"Me?" Kili asked standing up from the ground, kicking the dead body of the orc just for good measure. "Making sure your plan did not backfire. Hiding under hay, seriously? That’s the first place everyone would check in this kind of situation!" Kili snapped starting to get very annoyed by Thalurin’s attitude to this whole situation.
True, it was his fault that Thalurin had been captured with him. But without him he would have been killed last night and he thought that would count as something. Apparently not. He crouched down beside the body and started to search it for the keys, making sure to touch the creature as little as he could as he yanked the brass keys from the cloth.
"Come on, the faster we get out of here the faster you can get rid of me and continue on your life." He muttered walking over to the bars and opened the door slowly, pushing it open with as little sound as he could.
Even he knew he could be annoying at times, it was his way to cope in stressful situations but he hadn’t thought that someone would actually purely hate him for it.
Shaking his head a bit he pocketed the keys just in case, and frowned thoughtfully. Going disarmed would be stupid.
His eyes scanned the lowly lit area, fires from the torches illuminating the pathway with a pale orange glow. Finding a poorly made spear from one of the barrers Kili yanked it to himself. It would be probably hard to use but better than nothing.
Glancing behind him he made sure Thalurin was still somewhere close before he started to creep forward, knowing they had only little time to find the exit before being discovered.
Thalurin had never fathomed himself an expressly proud person when it came down to the opinions and objections of others encompassing his being, least of all from his own employers and the raucous, simpleminded dolts they christened as ‘valued customers’, but it seemed the Prince strode within another plane of existence entirely from the god-forsaken rabble that nettled his patience like barbs - for none seemed to have come as close to eliciting such frustration out of him as the dwarf now bruising his pride with the blunt, stinging words of disapproval at his actions.
"If you hadn’t noticed," Thalurin hissed out through gritted teeth, bent ever-so-slightly at the waist so he stood at a more even level to his shorter partner, "I convinced the orc to come into our cell. What would you have done?” He enquired, his tone ebbing to that of a low growl the nearer they walked to the mouth of the tunnel, “Invited that thing over to have a leisurely conversation? Oh!
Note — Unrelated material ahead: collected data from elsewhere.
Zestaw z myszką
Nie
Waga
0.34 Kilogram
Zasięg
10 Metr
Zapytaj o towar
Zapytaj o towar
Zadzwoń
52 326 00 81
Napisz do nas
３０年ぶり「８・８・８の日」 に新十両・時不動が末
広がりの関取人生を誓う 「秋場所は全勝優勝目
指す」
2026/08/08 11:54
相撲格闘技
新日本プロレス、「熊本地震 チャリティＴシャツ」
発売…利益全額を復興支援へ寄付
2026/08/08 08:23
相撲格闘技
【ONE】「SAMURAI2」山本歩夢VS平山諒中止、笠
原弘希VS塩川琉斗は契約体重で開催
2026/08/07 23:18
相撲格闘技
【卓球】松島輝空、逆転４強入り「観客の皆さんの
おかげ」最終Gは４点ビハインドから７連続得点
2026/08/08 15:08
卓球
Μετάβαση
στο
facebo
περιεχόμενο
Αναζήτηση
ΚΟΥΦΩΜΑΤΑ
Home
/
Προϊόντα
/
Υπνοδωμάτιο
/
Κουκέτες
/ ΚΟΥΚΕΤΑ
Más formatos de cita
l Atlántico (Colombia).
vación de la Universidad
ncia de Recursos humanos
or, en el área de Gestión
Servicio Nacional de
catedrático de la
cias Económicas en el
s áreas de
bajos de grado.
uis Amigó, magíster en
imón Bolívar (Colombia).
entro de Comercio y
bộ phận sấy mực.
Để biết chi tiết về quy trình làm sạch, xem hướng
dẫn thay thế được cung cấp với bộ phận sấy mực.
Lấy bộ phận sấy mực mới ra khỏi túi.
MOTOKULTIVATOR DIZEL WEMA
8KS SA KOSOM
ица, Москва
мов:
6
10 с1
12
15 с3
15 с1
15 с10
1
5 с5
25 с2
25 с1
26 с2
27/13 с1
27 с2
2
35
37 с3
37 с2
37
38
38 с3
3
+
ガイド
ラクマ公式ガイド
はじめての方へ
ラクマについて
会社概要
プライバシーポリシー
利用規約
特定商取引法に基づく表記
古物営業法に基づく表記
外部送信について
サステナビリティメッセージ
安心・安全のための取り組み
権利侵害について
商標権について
How’s our ransom coming along?” Thalurin mocked, his darkened eyes nary straying from Kili’s frame as he chided.
An audible wheezing, akin to that of water touching the skin of heated iron, reverberated up from somewhere in the mines, and Thalurin hushed to peer into the shadows and get some sense as to what he was hearing. It was possible the orc’s had fashioned a smithy, something more or less appropriate for constructing their own brand of crude mish-mash weaponry with, but unless he and Kili investigated further it was nye on impossible to tell what the sound was, or even where it was coming from.
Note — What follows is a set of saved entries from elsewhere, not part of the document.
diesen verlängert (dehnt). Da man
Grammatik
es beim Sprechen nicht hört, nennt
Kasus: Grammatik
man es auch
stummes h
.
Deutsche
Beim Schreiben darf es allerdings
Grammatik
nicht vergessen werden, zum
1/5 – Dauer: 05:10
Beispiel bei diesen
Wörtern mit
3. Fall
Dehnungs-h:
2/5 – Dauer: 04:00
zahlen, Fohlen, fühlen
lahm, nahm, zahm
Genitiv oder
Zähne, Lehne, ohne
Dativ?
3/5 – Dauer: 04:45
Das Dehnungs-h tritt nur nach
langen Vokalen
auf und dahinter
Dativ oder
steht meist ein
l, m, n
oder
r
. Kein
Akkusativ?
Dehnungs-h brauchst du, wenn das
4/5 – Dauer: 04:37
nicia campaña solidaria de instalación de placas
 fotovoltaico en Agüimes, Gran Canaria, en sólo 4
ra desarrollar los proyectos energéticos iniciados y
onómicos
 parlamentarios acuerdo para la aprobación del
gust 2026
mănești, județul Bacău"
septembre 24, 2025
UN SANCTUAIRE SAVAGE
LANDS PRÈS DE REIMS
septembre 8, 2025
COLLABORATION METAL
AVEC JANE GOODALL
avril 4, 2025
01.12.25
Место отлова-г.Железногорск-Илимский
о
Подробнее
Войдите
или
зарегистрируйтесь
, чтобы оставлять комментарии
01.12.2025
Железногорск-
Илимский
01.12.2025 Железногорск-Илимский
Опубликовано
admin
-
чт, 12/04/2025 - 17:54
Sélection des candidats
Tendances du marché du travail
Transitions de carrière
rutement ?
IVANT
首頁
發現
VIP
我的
"At the risk of sounding like you: You’re a dwarf," Thalurin began, "Does that sound like metalwork to you? I heard it before…when we were first locked up, and during the night, but the orc’s wouldn’t be foolish enough-" He paused mid-sentence to consider the vast number of dim-witted individuals - one of whom was stood close by to him, mere inches away - of who he’d bore the misfortune of encountering within his lifetime, "Then again." He amended as he regarded Kili, gaze still shaded beneath an intense wariness, but no longer impassioned by a wounded esteem.
Thalurin loathed to seek the Prince’s opinion on the matter but there was no hiding from the fact that Kili, as dwarven royalty, would be all too familiar with the sights and sounds that accompanied a blacksmith’s hazy quarters. He himself had learned in many human smithy’s the trade of creating weapons and armour but this, he imagined, meant nothing to someone who had been born into a culture dedicated to the art of forging and crafting, and Thalurin would be as much a fool as the orc’s if he didn’t look to Kili’s council now to determine if the gamble would be worth their while.
No matter how harrowingly irritating Kili may be, Thalurin would not allow his dislike of the dwarf to be the cause of their failure.